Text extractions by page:
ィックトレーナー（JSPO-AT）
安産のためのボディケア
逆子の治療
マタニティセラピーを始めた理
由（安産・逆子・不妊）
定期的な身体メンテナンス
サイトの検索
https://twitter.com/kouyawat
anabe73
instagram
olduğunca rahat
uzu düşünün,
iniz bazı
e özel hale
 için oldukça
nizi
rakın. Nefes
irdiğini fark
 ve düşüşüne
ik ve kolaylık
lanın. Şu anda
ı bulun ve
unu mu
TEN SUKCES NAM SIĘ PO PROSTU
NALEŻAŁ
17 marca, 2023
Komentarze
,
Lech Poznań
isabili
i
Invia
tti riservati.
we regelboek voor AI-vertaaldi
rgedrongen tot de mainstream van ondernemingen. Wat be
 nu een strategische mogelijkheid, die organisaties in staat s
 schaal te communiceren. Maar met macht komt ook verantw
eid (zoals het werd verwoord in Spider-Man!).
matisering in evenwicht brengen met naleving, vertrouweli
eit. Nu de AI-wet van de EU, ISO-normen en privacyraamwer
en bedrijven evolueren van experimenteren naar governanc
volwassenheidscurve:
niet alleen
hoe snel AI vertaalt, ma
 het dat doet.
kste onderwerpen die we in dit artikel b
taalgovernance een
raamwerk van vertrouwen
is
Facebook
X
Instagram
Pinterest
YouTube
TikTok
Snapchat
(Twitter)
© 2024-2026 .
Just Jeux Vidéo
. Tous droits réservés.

WHAT TO PRODUCE -> Turn every line of the data above into a Markdown table with the columns Row and Line, numbering each row and leaving out blank lines.

OUTPUT OF THE EXERCISE ->
| Row | Line |
|---|---|
| 1 | ィックトレーナー（JSPO-AT） |
| 2 | 安産のためのボディケア |
| 3 | 逆子の治療 |
| 4 | マタニティセラピーを始めた理 |
| 5 | 由（安産・逆子・不妊） |
| 6 | 定期的な身体メンテナンス |
| 7 | サイトの検索 |
| 8 | https://twitter.com/kouyawat |
| 9 | anabe73 |
| 10 | instagram |
| 11 | olduğunca rahat |
| 12 | uzu düşünün, |
| 13 | iniz bazı |
| 14 | e özel hale |
| 15 |  için oldukça |
| 16 | nizi |
| 17 | rakın. Nefes |
| 18 | irdiğini fark |
| 19 |  ve düşüşüne |
| 20 | ik ve kolaylık |
| 21 | lanın. Şu anda |
| 22 | ı bulun ve |
| 23 | unu mu |
| 24 | TEN SUKCES NAM SIĘ PO PROSTU |
| 25 | NALEŻAŁ |
| 26 | 17 marca, 2023 |
| 27 | Komentarze |
| 28 | , |
| 29 | Lech Poznań |
| 30 | isabili |
| 31 | i |
| 32 | Invia |
| 33 | tti riservati. |
| 34 | we regelboek voor AI-vertaaldi |
| 35 | rgedrongen tot de mainstream van ondernemingen. Wat be |
| 36 |  nu een strategische mogelijkheid, die organisaties in staat s |
| 37 |  schaal te communiceren. Maar met macht komt ook verantw |
| 38 | eid (zoals het werd verwoord in Spider-Man!). |
| 39 | matisering in evenwicht brengen met naleving, vertrouweli |
| 40 | eit. Nu de AI-wet van de EU, ISO-normen en privacyraamwer |
| 41 | en bedrijven evolueren van experimenteren naar governanc |
| 42 | volwassenheidscurve: |
| 43 | niet alleen |
| 44 | hoe snel AI vertaalt, ma |
| 45 |  het dat doet. |
| 46 | kste onderwerpen die we in dit artikel b |
| 47 | taalgovernance een |
| 48 | raamwerk van vertrouwen |
| 49 | is |
| 50 | Facebook |
| 51 | X |
| 52 | Instagram |
| 53 | Pinterest |
| 54 | YouTube |
| 55 | TikTok |
| 56 | Snapchat |
| 57 | (Twitter) |
| 58 | © 2024-2026 . |
| 59 | Just Jeux Vidéo |
| 60 | . Tous droits réservés. |